(Provided material)
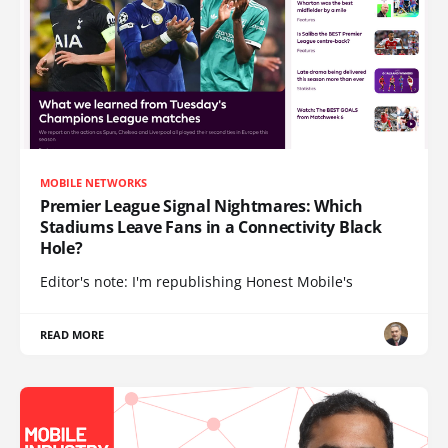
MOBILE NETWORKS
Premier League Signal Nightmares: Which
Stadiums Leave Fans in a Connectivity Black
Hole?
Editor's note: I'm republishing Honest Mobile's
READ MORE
(End Provided material)
Requirement: Send back, unchanged, every line of the records from the one with "Premier League Signal Nightmares: Which" through the last.

Answer to this problem:
Premier League Signal Nightmares: Which
Stadiums Leave Fans in a Connectivity Black
Hole?
Editor's note: I'm republishing Honest Mobile's
READ MORE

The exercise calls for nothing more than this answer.